▸ Quoted passage:
+---+

Myriad Genetics, a leading US molecular diagnostic company, has been granted exclusive rights to an analysis of the RAD51C gene. Mutations of the gene have been associated with an increased risk for hereditary breast and ovarian cancer and the company now hopes to develop a commercial test for RAD51C.
Mark Capone, president of Myriad, said: 'This intellectual property will enhance our ability to provide patients and health care providers important information on a patient's predisposition to hereditary breast and ovarian cancer'.
RAD51C was identified in 2010 as a susceptible gene for hereditary breast and ovarian cancer by scientists from the German Consortium for Hereditary Breast and Ovarian Cancers, which shares the patent co-exclusively with Myriad in Germany, working in collaboration with other researchers across Germany.
Myriad holds a portfolio of nine molecular diagnostic tests, including the BRACAnalysis. Last year, the US Federal Court of Appeals allowed Myriad to continue to hold patents it has acquired over tests for BRCA1 and BRCA2 gene sequences after the American Civil Liberties Union (ACLU) and Public Patent Foundation (PUBPAT) organised a claim challenging their validity.
The plaintiffs argued that isolating the BRCA1 and BRCA2 genes from the body is not creating something new - a requirement for awarding a patent - and the US Department of Justice at the time also expressed its opposition to the principle that genes should be eligible for patent protection.

+---+

▸ Stored data:
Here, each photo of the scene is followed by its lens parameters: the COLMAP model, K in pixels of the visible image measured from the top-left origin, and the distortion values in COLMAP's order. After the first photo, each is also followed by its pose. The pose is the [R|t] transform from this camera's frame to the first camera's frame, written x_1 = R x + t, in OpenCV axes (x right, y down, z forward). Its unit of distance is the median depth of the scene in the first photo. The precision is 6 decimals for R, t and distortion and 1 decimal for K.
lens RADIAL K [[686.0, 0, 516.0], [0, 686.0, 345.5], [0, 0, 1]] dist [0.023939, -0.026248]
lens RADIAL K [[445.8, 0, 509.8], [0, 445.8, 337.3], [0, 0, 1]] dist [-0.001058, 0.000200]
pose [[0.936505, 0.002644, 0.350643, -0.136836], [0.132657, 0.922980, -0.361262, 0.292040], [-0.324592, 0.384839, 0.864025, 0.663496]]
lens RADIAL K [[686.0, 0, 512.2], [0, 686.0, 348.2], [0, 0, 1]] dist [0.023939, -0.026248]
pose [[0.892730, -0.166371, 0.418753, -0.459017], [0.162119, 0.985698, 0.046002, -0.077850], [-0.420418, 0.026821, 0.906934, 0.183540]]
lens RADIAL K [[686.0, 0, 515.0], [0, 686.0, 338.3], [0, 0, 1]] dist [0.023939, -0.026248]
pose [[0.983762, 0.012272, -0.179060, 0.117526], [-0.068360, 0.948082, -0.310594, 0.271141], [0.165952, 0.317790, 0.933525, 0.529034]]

+---+

▸ Problem requirements:
Pick up the article on Myriad Genetics and its gene patents after its final sentence, and continue it in the same formal register.

▸ Reply to the exercise:
Lawyers for Myriad argued the company had created something new, which was distinct from the way it is found in nature. The discovery of gene sequences are then claimed to be the intellectual property of the investigating scientist or company. The plaintiffs have reportedly filed a petition to appeal to the Supreme Court.
It is thought the majority of hereditary breast and ovarian cancers are considered to be the result of mutations in the BRCA1 or BRCA2 genes. Myriad says that studies indicate pre-symptomatic individuals who carry gene mutations are able to lower their risk of developing ovarian cancer by approximately 60 percent through preventative therapies.
But opponents to so-called gene patents argue that high fees can reduce patients' access to diagnostic tests – Myriad charges up to $3,000 for use of its BRCA1 or BRCA2 test – and prevents competitors from producing cheaper alternatives. Myriad denies that access is hindered and says the test is often part-funded by the US Government and is in most cases covered by insurance.
The Supreme Court is due to decide on whether to grant the petition to appeal early this year.